=== Section Start ===

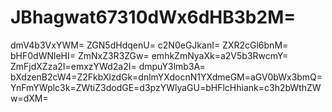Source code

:# JBhagwat67310dWx6dHB3b2M=
dmV4b3VxYWM=
ZGN5dHdqenU=
c2N0eGJkanI=
ZXR2cGl6bnM=
bHF0dWNleHI=
ZmNxZ3R3ZGw=
emhkZmNyaXk=a2V5b3RwcmY=
ZmFjdXZza2I=emxzYWd2a2I=
dmpuY3lmb3A=
bXdzenB2cW4=Z2FkbXlzdGk=dnlmYXdocnN1YXdmeGM=aGV0bWx3bmQ=YnFmYWplc3k=ZWtiZ3dodGE=d3pzYWlyaGU=bHFlcHhiank=c3h2bWthZWw=dXM=
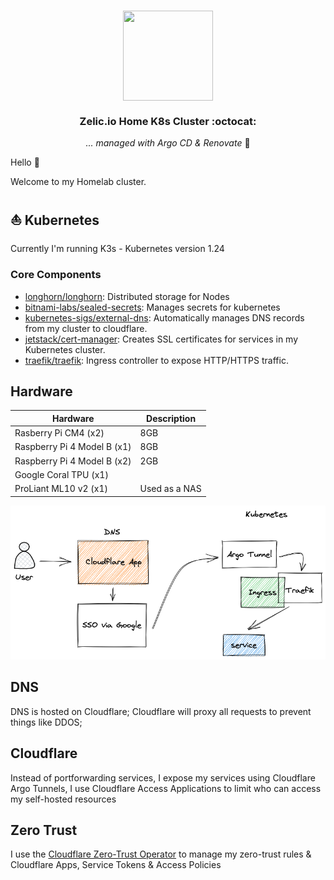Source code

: # 

<div align="center">

<img src="https://camo.githubusercontent.com/5b298bf6b0596795602bd771c5bddbb963e83e0f/68747470733a2f2f692e696d6775722e636f6d2f7031527a586a512e706e67" align="center" width="144px" height="144px"/>

### Zelic.io Home K8s Cluster :octocat:

_... managed with Argo CD & Renovate_ 🤖

</div>

Hello :wave:

Welcome to my Homelab cluster.

## ⛵ Kubernetes

Currently I'm running K3s - Kubernetes version 1.24

### Core Components

- [longhorn/longhorn](https://github.com/longhorn/longhorn): Distributed storage for Nodes
- [bitnami-labs/sealed-secrets](https://github.com/bitnami-labs/sealed-secrets): Manages secrets for kubernetes
- [kubernetes-sigs/external-dns](https://github.com/kubernetes-sigs/external-dns): Automatically manages DNS records from my cluster to cloudflare.
- [jetstack/cert-manager](https://cert-manager.io/docs/): Creates SSL certificates for services in my Kubernetes cluster.
- [traefik/traefik](https://github.com/traefik/traefik): Ingress controller to expose HTTP/HTTPS traffic.

## Hardware
| Hardware                      | Description           |
| ----------------------        | -----------           |
| Rasberry Pi CM4 (x2)          | 8GB                   |
| Raspberry Pi 4 Model B (x1)   | 8GB                   |
| Raspberry Pi 4 Model B (x2)   | 2GB                   |
| Google Coral TPU (x1)         |                       |
| ProLiant ML10 v2 (x1)         | Used as a NAS         |

![Architecture](./docs/img/architecture.excalidraw.png)

## DNS
DNS is hosted on Cloudflare; Cloudflare will proxy all requests to prevent things like DDOS;

## Cloudflare
Instead of portforwarding services, I expose my services using Cloudflare Argo Tunnels, I use Cloudflare Access Applications to limit who can access my self-hosted resources

## Zero Trust
I use the [Cloudflare Zero-Trust Operator](https://github.com/bojanzelic/cloudflare-zero-trust-operator) to manage my zero-trust rules & Cloudflare Apps, Service Tokens & Access Policies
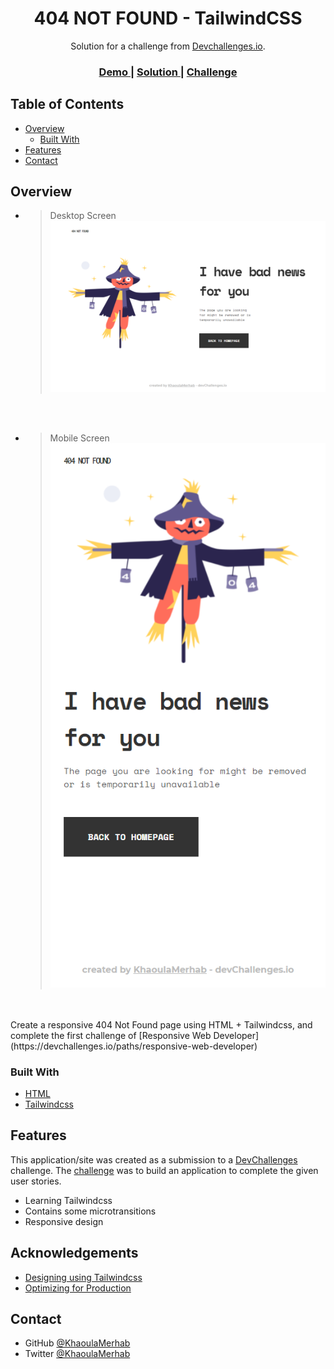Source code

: <h1 align="center">404 NOT FOUND - TailwindCSS</h1>

<div align="center">
   Solution for a challenge from  <a href="http://devchallenges.io" target="_blank">Devchallenges.io</a>.
</div>

<div align="center">
  <h3>
    <a href="https://ecstatic-knuth-e4b8da.netlify.app">
      Demo
    </a>
    <span> | </span>
    <a href="https://devchallenges.io/solutions/Nj3WP0CDgIf9VCpb9SVk">
      Solution
    </a>
    <span> | </span>
    <a href="https://devchallenges.io/challenges/wBunSb7FPrIepJZAg0sY">
      Challenge
    </a>
  </h3>
</div>

<!-- TABLE OF CONTENTS -->

## Table of Contents

- [Overview](#overview)
  - [Built With](#built-with)
- [Features](#features)
- [Contact](#contact)

<!-- OVERVIEW -->

## Overview

   - > Desktop Screen
![screenshot](https://github.com/KhaoulaMerhab/404NotFound/blob/main/404NotFound-tailwindCSS/public/img/screencapture-ecstatic-knuth-e4b8da-netlify-app-2021-09-12-20_55_44.png)
<br/>
<br/>

   - > Mobile Screen
![screenshot](https://github.com/KhaoulaMerhab/404NotFound/blob/main/404NotFound-tailwindCSS/public/img/screencapture-ecstatic-knuth-e4b8da-netlify-app-2021-09-12-20_57_04.png)
<br/>
<br/>
Create a responsive 404 Not Found page using HTML + Tailwindcss, and complete the first challenge of 
[Responsive Web Developer](https://devchallenges.io/paths/responsive-web-developer)

### Built With

<!-- This section should list any major frameworks that you built your project using. Here are a few examples.-->

- [HTML](https://developer.mozilla.org/en-US/docs/Web/HTML) 
- [Tailwindcss](https://tailwindcss.com/)

## Features

<!-- List the features of your application or follow the template. Don't share the figma file here :) -->

This application/site was created as a submission to a [DevChallenges](https://devchallenges.io/challenges) challenge. The [challenge](https://devchallenges.io/challenges/wBunSb7FPrIepJZAg0sY) was to build an application to complete the given user stories.

- Learning Tailwindcss
- Contains some microtransitions 
- Responsive design 

## Acknowledgements

<!-- This section should list any articles or add-ons/plugins that helps you to complete the project. This is optional but it will help you in the future. For exmpale -->

- [Designing using Tailwindcss](https://tailwindcss.com/)
- [Optimizing for Production](https://tailwindcss.com/docs/optimizing-for-production)

## Contact

- GitHub [@KhaoulaMerhab](https://github.com/KhaoulaMerhab)
- Twitter [@KhaoulaMerhab](https://twitter.com/KhaoulaMerhab)
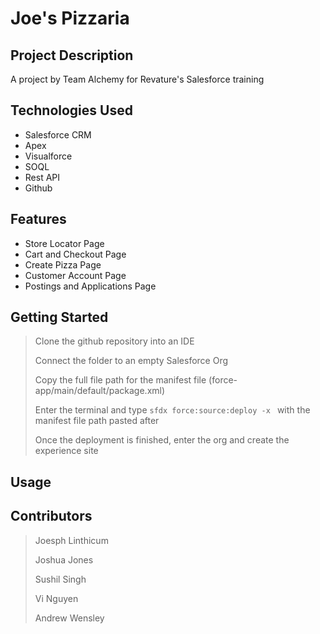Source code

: # Joe's Pizzaria

## Project Description

A project by Team Alchemy for Revature's Salesforce training

## Technologies Used

* Salesforce CRM
* Apex
* Visualforce
* SOQL
* Rest API
* Github

## Features

* Store Locator Page
* Cart and Checkout Page
* Create Pizza Page
* Customer Account Page
* Postings and Applications Page

## Getting Started

> Clone the github repository into an IDE
> 
> Connect the folder to an empty Salesforce Org
> 
> Copy the full file path for the manifest file (force-app/main/default/package.xml)
> 
> Enter the terminal and type `sfdx force:source:deploy -x ` with the manifest file path pasted after
> 
> Once the deployment is finished, enter the org and create the experience site

## Usage

## Contributors

> Joesph Linthicum
> 
> Joshua Jones
> 
> Sushil Singh
> 
> Vi Nguyen
> 
> Andrew Wensley
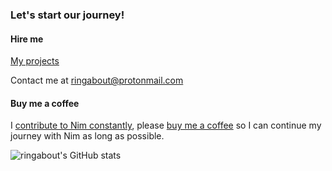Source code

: ### Let's start our journey!


#### Hire me

[My projects](https://github.com/search?o=desc&q=language%3Anim+user%3Axflywind+user%3Aplanety&s=updated&type=Repositories)

Contact me at ringabout@protonmail.com

#### Buy me a coffee

I [contribute to Nim constantly](https://github.com/nim-lang/Nim/graphs/contributors), please [buy me a coffee](https://github.com/sponsors/planety) so I can continue my journey with Nim as long as possible.

![ringabout's GitHub stats](https://github-readme-stats.vercel.app/api?username=ringabout&show_icons=true&include_all_commits=true&theme=radical)
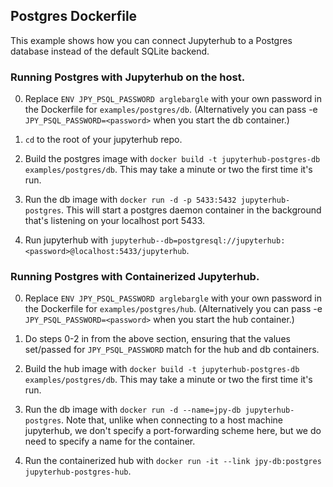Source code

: ## Postgres Dockerfile

This example shows how you can connect Jupyterhub to a Postgres database
instead of the default SQLite backend.

### Running Postgres with Jupyterhub on the host.
0. Replace `ENV JPY_PSQL_PASSWORD arglebargle` with your own password in the
   Dockerfile for `examples/postgres/db`. (Alternatively you can pass -e
   `JPY_PSQL_PASSWORD=<password>` when you start the db container.)

1. `cd` to the root of your jupyterhub repo.

2. Build the postgres image with `docker build -t jupyterhub-postgres-db
   examples/postgres/db`.  This may take a minute or two the first time it's
   run.

3. Run the db image with `docker run -d -p 5433:5432 jupyterhub-postgres`.
   This will start a postgres daemon container in the background that's
   listening on your localhost port 5433.

4. Run jupyterhub with
   `jupyterhub--db=postgresql://jupyterhub:<password>@localhost:5433/jupyterhub`.

### Running Postgres with Containerized Jupyterhub.
0. Replace `ENV JPY_PSQL_PASSWORD arglebargle` with your own password in the
   Dockerfile for `examples/postgres/hub`. (Alternatively you can pass -e
   `JPY_PSQL_PASSWORD=<password>` when you start the hub container.)

1. Do steps 0-2 in from the above section, ensuring that the values set/passed
   for `JPY_PSQL_PASSWORD` match for the hub and db containers.

2. Build the hub image with `docker build -t jupyterhub-postgres-db
   examples/postgres/db`.  This may take a minute or two the first time it's run.

3. Run the db image with `docker run -d --name=jpy-db
   jupyterhub-postgres`. Note that, unlike when connecting to a host machine
   jupyterhub, we don't specify a port-forwarding scheme here, but we do need
   to specify a name for the container.

4. Run the containerized hub with `docker run -it --link jpy-db:postgres
   jupyterhub-postgres-hub`.
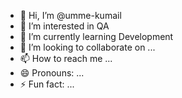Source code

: - 👋 Hi, I’m @umme-kumail
- 👀 I’m interested in QA
- 🌱 I’m currently learning Development
- 💞️ I’m looking to collaborate on ...
- 📫 How to reach me ...
- 😄 Pronouns: ...
- ⚡ Fun fact: ...

<!---
umme-kumail/umme-kumail is a ✨ special ✨ repository because its `README.md` (this file) appears on your GitHub profile.
You can click the Preview link to take a look at your changes.
--->
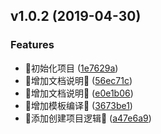 ## v1.0.2 (2019-04-30)


### Features

*  🎉初始化项目 ([1e7629a](https://github.com/13916253446/pac-cli/commit/1e7629a))
* :tada:增加文档说明:100: ([56ec71c](https://github.com/13916253446/pac-cli/commit/56ec71c))
* :tada:增加文档说明:100: ([e0e1b06](https://github.com/13916253446/pac-cli/commit/e0e1b06))
* :tada:增加模板编译:100: ([3673be1](https://github.com/13916253446/pac-cli/commit/3673be1))
* :tada:添加创建项目逻辑:tada: ([a47e6a9](https://github.com/13916253446/pac-cli/commit/a47e6a9))




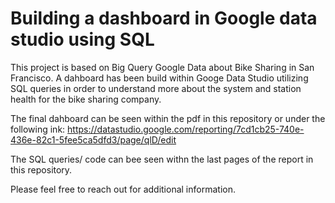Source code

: # Building a dashboard in Google data studio using SQL

This project is based on Big Query Google Data about Bike Sharing in San Francisco. 
A dahboard has been build within Googe Data Studio utilizing SQL queries in order to understand more about 
the system and station health for the bike sharing company.

The final dahboard can be seen within the pdf in this repository or under the following ink:
https://datastudio.google.com/reporting/7cd1cb25-740e-436e-82c1-5fee5ca5dfd3/page/qlD/edit

The SQL queries/ code can bee seen withn the last pages of the report in this repository.

Please feel free to reach out for additional information.

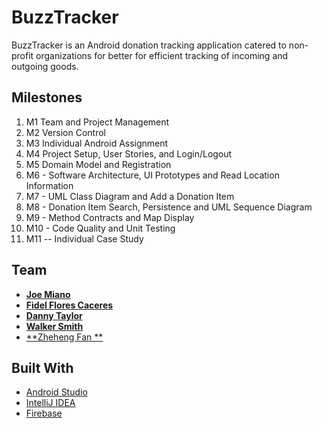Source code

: # BuzzTracker

BuzzTracker is an Android donation tracking application catered to non-profit organizations for better for efficient tracking of incoming and outgoing goods.

## Milestones

1. M1 Team and Project Management
2. M2 Version Control
3. M3 Individual Android Assignment
4. M4 Project Setup, User Stories, and Login/Logout
5. M5 Domain Model and Registration
6. M6 - Software Architecture, UI Prototypes and Read Location Information
7. M7 - UML Class Diagram and Add a Donation Item
8. M8 - Donation Item Search, Persistence and UML Sequence Diagram
9. M9 - Method Contracts and Map Display
10. M10 - Code Quality and Unit Testing
11. M11 -- Individual Case Study

## Team

* [**Joe Miano**](https://github.com/jmiano)
* [**Fidel Flores Caceres**](https://github.com/fefcaceres)
* [**Danny Taylor**](https://github.com/dannyht)
* [**Walker Smith**](https://github.com/walkersmith2021)
* [**Zheheng Fan **](https://github.com/zfan71)

## Built With

* [Android Studio](https://developer.android.com/studio/)
* [IntelliJ IDEA](https://www.jetbrains.com/idea/)
* [Firebase](https://firebase.google.com/)
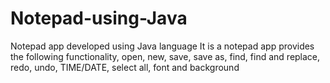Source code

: # Notepad-using-Java
Notepad app developed using Java language 
It is a notepad app provides the following functionality, open, new, save, save as, find, find and replace, redo, undo, TIME/DATE, select all, font and background
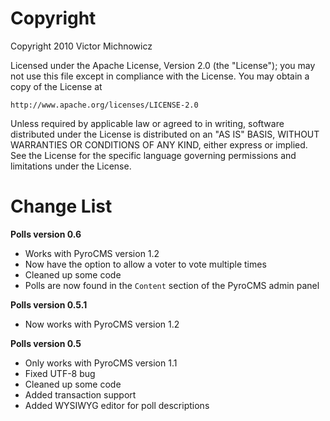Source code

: Copyright
================================

Copyright 2010 Victor Michnowicz

Licensed under the Apache License, Version 2.0 (the "License");
you may not use this file except in compliance with the License.
You may obtain a copy of the License at

	http://www.apache.org/licenses/LICENSE-2.0

Unless required by applicable law or agreed to in writing, software
distributed under the License is distributed on an "AS IS" BASIS,
WITHOUT WARRANTIES OR CONDITIONS OF ANY KIND, either express or implied.
See the License for the specific language governing permissions and
limitations under the License.

Change List
================================

**Polls version 0.6**

* Works with PyroCMS version 1.2
* Now have the option to allow a voter to vote multiple times
* Cleaned up some code
* Polls are now found in the `Content` section of the PyroCMS admin panel

**Polls version 0.5.1**

* Now works with PyroCMS version 1.2

**Polls version 0.5**

* Only works with PyroCMS version 1.1
* Fixed UTF-8 bug
* Cleaned up some code
* Added transaction support
* Added WYSIWYG editor for poll descriptions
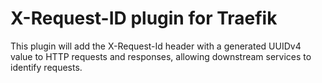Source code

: # X-Request-ID plugin for Traefik

This plugin will add the X-Request-Id header with a generated UUIDv4 value to HTTP requests and responses, allowing downstream services to identify requests.
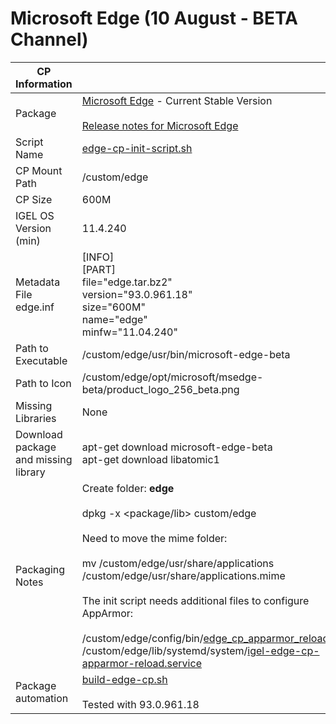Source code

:# Microsoft Edge (10 August - BETA Channel)

|  CP Information |            |
|-----------------|------------|
| Package | [Microsoft Edge](https://www.microsoftedgeinsider.com/en-us/download?platform=linux-deb) - Current Stable Version <br /><br /> [Release notes for Microsoft Edge](https://docs.microsoft.com/en-us/deployedge/microsoft-edge-relnote-beta-channel) |
| Script Name | [edge-cp-init-script.sh](edge-cp-init-script.sh) |
| CP Mount Path | /custom/edge |
| CP Size | 600M |
| IGEL OS Version (min) | 11.4.240 |
| Metadata File <br /> edge.inf | [INFO] <br /> [PART] <br /> file="edge.tar.bz2" <br /> version="93.0.961.18" <br /> size="600M" <br /> name="edge" <br /> minfw="11.04.240" |
| Path to Executable | /custom/edge/usr/bin/microsoft-edge-beta |
| Path to Icon | /custom/edge/opt/microsoft/msedge-beta/product_logo_256_beta.png |
| Missing Libraries | None |
| Download package and missing library | apt-get download microsoft-edge-beta <br /> apt-get download libatomic1 |
| Packaging Notes | Create folder: **edge** <br /><br /> dpkg -x <package/lib> custom/edge <br /><br /> Need to move the mime folder: <br /><br />mv /custom/edge/usr/share/applications /custom/edge/usr/share/applications.mime <br /><br />The init script needs additional files to configure AppArmor: <br /><br /> /custom/edge/config/bin/[edge_cp_apparmor_reload](edge_cp_apparmor_reload) <br /> /custom/edge/lib/systemd/system/[igel-edge-cp-apparmor-reload.service](igel-edge-cp-apparmor-reload.service) |
| Package automation | [build-edge-cp.sh](build-edge-cp.sh) <br /><br /> Tested with 93.0.961.18 |
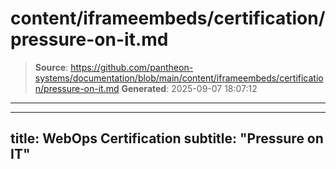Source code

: # content/iframeembeds/certification/pressure-on-it.md

> **Source**: https://github.com/pantheon-systems/documentation/blob/main/content/iframeembeds/certification/pressure-on-it.md
> **Generated**: 2025-09-07 18:07:12

---

---
title: WebOps Certification
subtitle: "Pressure on IT"
---

<Partial file="certification-guide/pressure-on-it.md" />
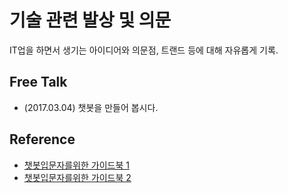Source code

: # 기술 관련 발상 및 의문

IT업을 하면서 생기는 아이디어와 의문점, 트랜드 등에 대해 자유롭게 기록.

## Free Talk

* (2017.03.04) 챗봇을 만들어 봅시다.

## Reference

* [챗봇입문자를위한 가이드북 1](https://brunch.co.kr/@five0203/22)
* [챗봇입문자를위한 가이드북 2](https://brunch.co.kr/@five0203/23)
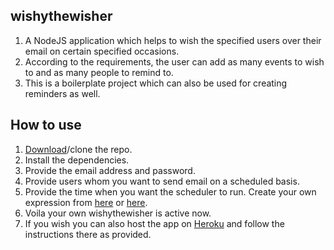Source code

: ## wishythewisher
1. A NodeJS application which helps to wish the specified users over their email on certain specified occasions.
2. According to the requirements, the user can add as many events to wish to and as many people to remind to.
3. This is a boilerplate project which can also be used for creating reminders as well.

## How to use
1. <a href="https://github.com/Anshumanformal/wishythewisher/archive/refs/tags/v.1.0.0.zip">Download</a>/clone the repo.
2. Install the dependencies.
3. Provide the email address and password.
4. Provide users whom you want to send email on a scheduled basis.
5. Provide the time when you want the scheduler to run. Create your own expression from <a href="https://crontab.guru/">here<a> or <a href="https://cron.help/">here</a>.
6. Voila your own wishythewisher is active now.
7. If you wish you can also host the app on <a href="https://dashboard.heroku.com/">Heroku</a> and follow the instructions there as provided.
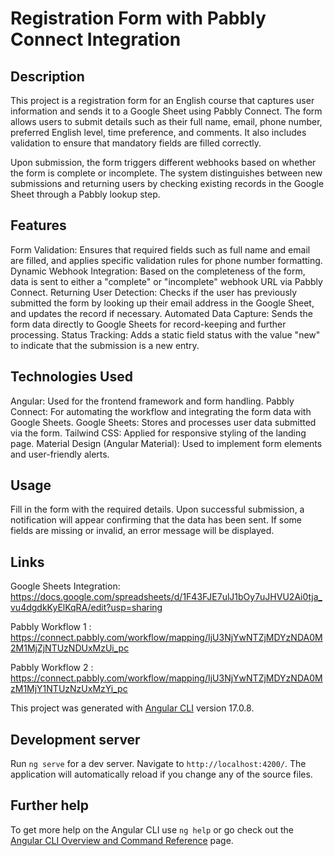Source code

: # Registration Form with Pabbly Connect Integration
 
## Description

This project is a registration form for an English course that captures user information and sends it to a Google Sheet using Pabbly Connect. The form allows users to submit details such as their full name, email, phone number, preferred English level, time preference, and comments. It also includes validation to ensure that mandatory fields are filled correctly.

Upon submission, the form triggers different webhooks based on whether the form is complete or incomplete. The system distinguishes between new submissions and returning users by checking existing records in the Google Sheet through a Pabbly lookup step.

## Features

Form Validation: Ensures that required fields such as full name and email are filled, and applies specific validation rules for phone number formatting.
Dynamic Webhook Integration: Based on the completeness of the form, data is sent to either a "complete" or "incomplete" webhook URL via Pabbly Connect.
Returning User Detection: Checks if the user has previously submitted the form by looking up their email address in the Google Sheet, and updates the record if necessary.
Automated Data Capture: Sends the form data directly to Google Sheets for record-keeping and further processing.
Status Tracking: Adds a static field status with the value "new" to indicate that the submission is a new entry.

## Technologies Used

Angular: Used for the frontend framework and form handling.
Pabbly Connect: For automating the workflow and integrating the form data with Google Sheets.
Google Sheets: Stores and processes user data submitted via the form.
Tailwind CSS: Applied for responsive styling of the landing page.
Material Design (Angular Material): Used to implement form elements and user-friendly alerts.


## Usage
Fill in the form with the required details.
Upon successful submission, a notification will appear confirming that the data has been sent.
If some fields are missing or invalid, an error message will be displayed.

## Links

 Google Sheets Integration: https://docs.google.com/spreadsheets/d/1F43FJE7ulJ1bOy7uJHVU2Ai0tja_vu4dgdkKyElKqRA/edit?usp=sharing

 Pabbly Workflow 1 : https://connect.pabbly.com/workflow/mapping/IjU3NjYwNTZjMDYzNDA0M2M1MjZjNTUzNDUxMzUi_pc

  Pabbly Workflow 2 : https://connect.pabbly.com/workflow/mapping/IjU3NjYwNTZjMDYzNDA0MzM1MjY1NTUzNzUxMzYi_pc

This project was generated with [Angular CLI](https://github.com/angular/angular-cli) version 17.0.8.

## Development server

Run `ng serve` for a dev server. Navigate to `http://localhost:4200/`. The application will automatically reload if you change any of the source files.



## Further help

To get more help on the Angular CLI use `ng help` or go check out the [Angular CLI Overview and Command Reference](https://angular.io/cli) page.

=== Section End ===

-- JOB ITEM --
Give an exact copy of the lines above from the line with "instead of the default SQLite backend." up to and including the line with "listening on your localhost port 5433.", and leave everything else out.

-- SOLUTION TO THE EXERCISE --
instead of the default SQLite backend.

### Running Postgres with Jupyterhub on the host.
0. Replace `ENV JPY_PSQL_PASSWORD arglebargle` with your own password in the
   Dockerfile for `examples/postgres/db`. (Alternatively you can pass -e
   `JPY_PSQL_PASSWORD=<password>` when you start the db container.)

1. `cd` to the root of your jupyterhub repo.

2. Build the postgres image with `docker build -t jupyterhub-postgres-db
   examples/postgres/db`.  This may take a minute or two the first time it's
   run.

3. Run the db image with `docker run -d -p 5433:5432 jupyterhub-postgres`.
   This will start a postgres daemon container in the background that's
   listening on your localhost port 5433.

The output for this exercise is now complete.